• What is required:
Carry the PENTIXAFOR press release forward from its last sentence.

Radboud University Medical Center Netherlands to Image First Patient with PENTIXAFOR
Berlin (Germany), April 8th, 2022 – Radboud University Medical Center (RUMC) in Nijmegen, one of the largest centres of excellence in the Netherlands for adrenal diseases, treated the first patient with primary aldosteronism with the Ga-68-based diagnostic PENTIXAFOR as part of the CASTUS study.
Developed by PentixaPharm, PENTIXAFOR is an innovative imaging PET tracer that targets the chemokine-4 receptor (CXCR4) and is used to diagnose various oncological and inflammatory diseases. The Ga-68-based PET radiodiagnostic is expected to have the potential to significantly improve the diagnosis of these disorders and to direct patients to the appropriate therapy.
Primary aldosteronism (PA), also known as Conn's disease, is an abnormality of the adrenal gland characterised by either a unilateral aldosterone-producing adenoma (APA) or bilateral adrenal hyperplasia (BAH). Regardless of the location of the pathological tissue, adrenal tumours cause hypersecretion of aldosterone, which leads to hypertension and is therefore closely associated with high vascular morbidity. The prevalence of PA in patients with hypertension, about 20 million patients in Germany, is about 5.9 %. The number of unreported cases is even higher due to the complicated and invasive standard diagnosis by adrenal vein sampling (AVS).

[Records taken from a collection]
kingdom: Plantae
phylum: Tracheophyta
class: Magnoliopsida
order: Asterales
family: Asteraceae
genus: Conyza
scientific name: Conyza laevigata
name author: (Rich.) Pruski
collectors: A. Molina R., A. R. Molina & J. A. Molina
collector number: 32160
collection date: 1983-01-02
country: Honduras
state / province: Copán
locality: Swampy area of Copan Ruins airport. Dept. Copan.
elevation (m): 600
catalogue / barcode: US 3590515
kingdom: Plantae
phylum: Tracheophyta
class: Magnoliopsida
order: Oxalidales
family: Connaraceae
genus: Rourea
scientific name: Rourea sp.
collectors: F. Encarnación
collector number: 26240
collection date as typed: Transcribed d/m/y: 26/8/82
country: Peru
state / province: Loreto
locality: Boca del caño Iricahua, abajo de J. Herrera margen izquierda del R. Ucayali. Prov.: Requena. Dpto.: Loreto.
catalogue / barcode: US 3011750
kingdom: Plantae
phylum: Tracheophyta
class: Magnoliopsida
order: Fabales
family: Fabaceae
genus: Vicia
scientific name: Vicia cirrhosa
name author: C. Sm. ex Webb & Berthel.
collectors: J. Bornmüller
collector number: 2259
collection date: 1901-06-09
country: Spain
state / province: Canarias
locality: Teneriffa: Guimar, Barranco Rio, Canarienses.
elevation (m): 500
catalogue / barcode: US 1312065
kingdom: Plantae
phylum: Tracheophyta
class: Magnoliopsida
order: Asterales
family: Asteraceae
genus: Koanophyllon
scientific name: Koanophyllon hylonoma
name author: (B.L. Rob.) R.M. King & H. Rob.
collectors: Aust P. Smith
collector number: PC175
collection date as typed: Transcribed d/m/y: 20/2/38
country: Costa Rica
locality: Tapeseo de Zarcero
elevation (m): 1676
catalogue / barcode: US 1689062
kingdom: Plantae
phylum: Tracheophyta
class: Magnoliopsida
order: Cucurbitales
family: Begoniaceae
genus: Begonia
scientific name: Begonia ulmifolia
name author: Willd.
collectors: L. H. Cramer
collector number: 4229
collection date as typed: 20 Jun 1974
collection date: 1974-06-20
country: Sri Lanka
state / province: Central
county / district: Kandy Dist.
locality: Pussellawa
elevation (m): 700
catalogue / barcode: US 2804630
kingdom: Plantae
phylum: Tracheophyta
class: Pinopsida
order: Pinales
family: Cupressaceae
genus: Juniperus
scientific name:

• Answer space:
The CASTUS study is a clinical research programme aiming to evaluate the accuracy of PENTIXAFOR in the diagnosis of primary aldosteronism. The Ga-68-based PET radiodiagnostic will be used to detect the unilateral or bilateral nature of aldosterone hypersecretion in primary aldosteronism. This distinguishing feature determines patient management and medical therapy. Compared to the previous diagnostic procedure, in which hormone levels are measured on the adrenal gland using a complex invasive catheterisation procedure, PENTIXAFOR is a non-invasive diagnostic method. In order to investigate the potential of PENTIXAFOR, the RUMC is recruiting up to 300 patients.
RUMC has started imaging the first patient with PENTIXAFOR with great success. High-resolution images show the potential of the non-invasive PET radiodiagnostic PENTIXAFOR. One of the investigators of the CASTUS study, Professor J. F. Langenhuijsen explained: "The high sensitivity of PENTIXAFOR allows us to determine the location of the adrenal tumour much more accurately and may replace the previous, invasive gold standard AVS for diagnosis in the future. Further studies are needed to determine the promising prognostic value of PENTIXAFOR at baseline or during treatment evaluation."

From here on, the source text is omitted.